沖縄県那覇市の米軍那覇港湾施設(那覇軍港)に18日に陸揚げされていた米軍の垂直離着陸輸送機MV22オスプレイ1機が20日午後4時すぎ、那覇軍港を離陸し、宜野湾市の米軍普天間飛行場に着陸した。那覇軍港での航空機の離着陸を巡っては、軍港の使用主目的を「港湾施設および貯油所」とした沖縄の日本復帰時の日米合意(5・15メモ)に反するとして、県は繰り返し中止を求めていた。
離陸した機体は、陸揚げ後は那覇軍港に駐機し続けていた。20日午前にエンジン吸気口のカバーを外すなど飛行準備作業を始め、午後に飛んだ。

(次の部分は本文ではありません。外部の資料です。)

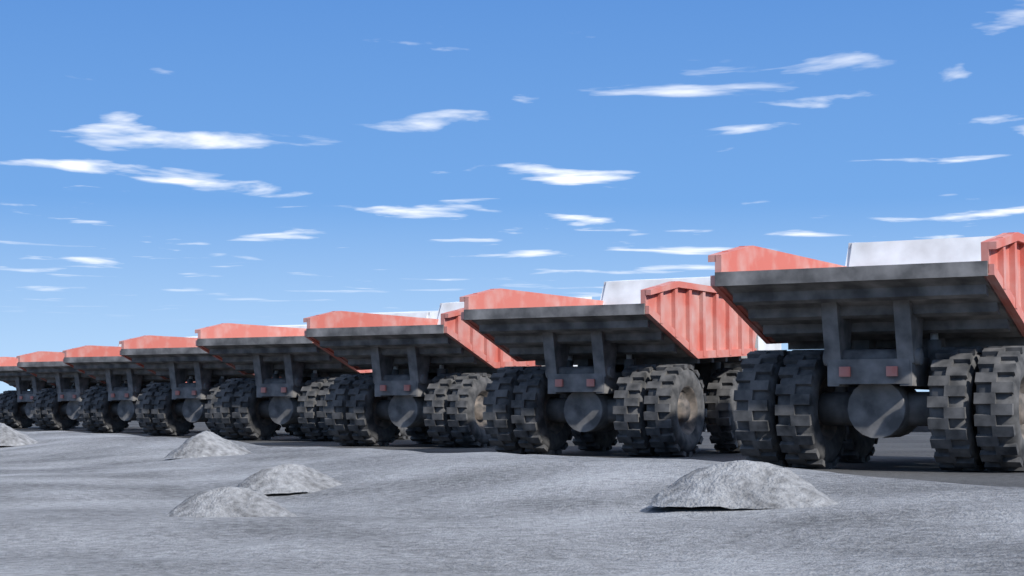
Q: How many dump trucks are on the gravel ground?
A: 8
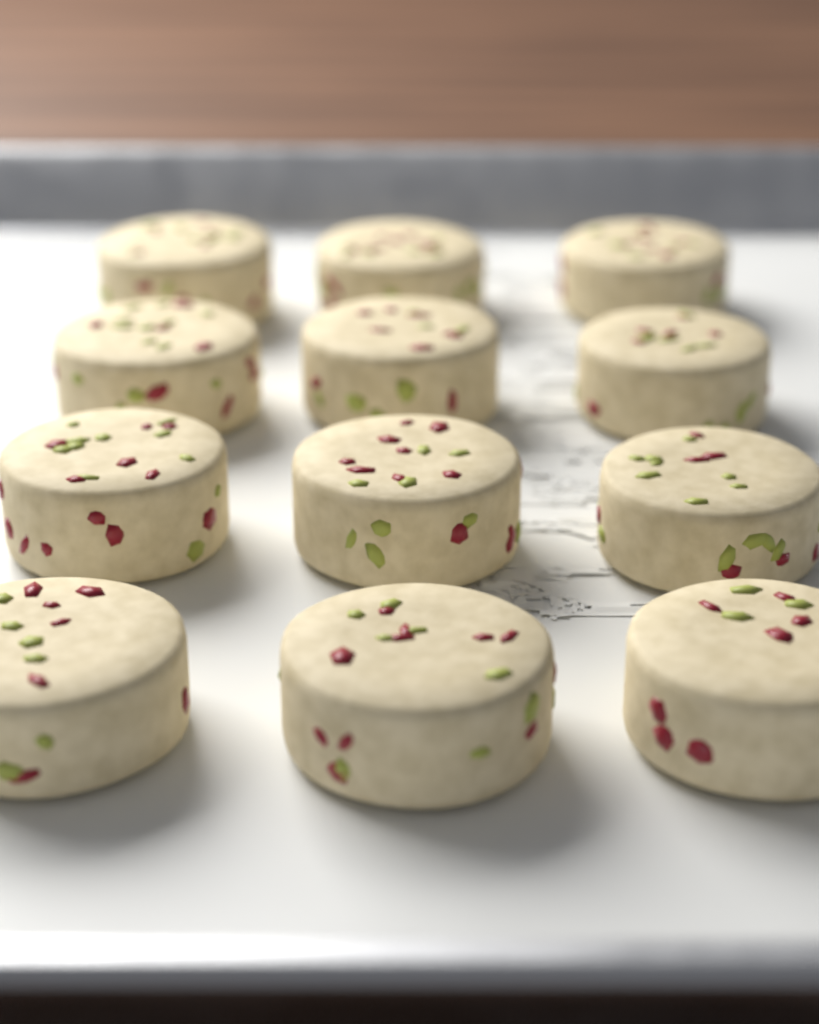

県は19日に「那覇軍港での航空機運用は県民に不安を与える」として、陸揚げされたオスプレイを飛行させないことを米軍に働きかけるよう沖縄防衛局に要請していた。
玉城デニー知事は20日、航空機の離着陸中止を繰り返し要請する中で、再び事前連絡がないままオスプレイが軍港から離陸したとして「県民の思いをないがしろにするもので、甚だ遺憾だ」とコメントした。
一方、那覇市の知念覚市長は軍港での航空機の離着陸について①市への事前通報②事前通報の市民への公表③安全確保―を求めていた。17日に事前通知があり、オスプレイが海側へ離陸したことを踏まえ「市民への公表については米軍が『控えてほしい』ということだったが、あとの二つは確認できた。一定の前進はあった」と評価した。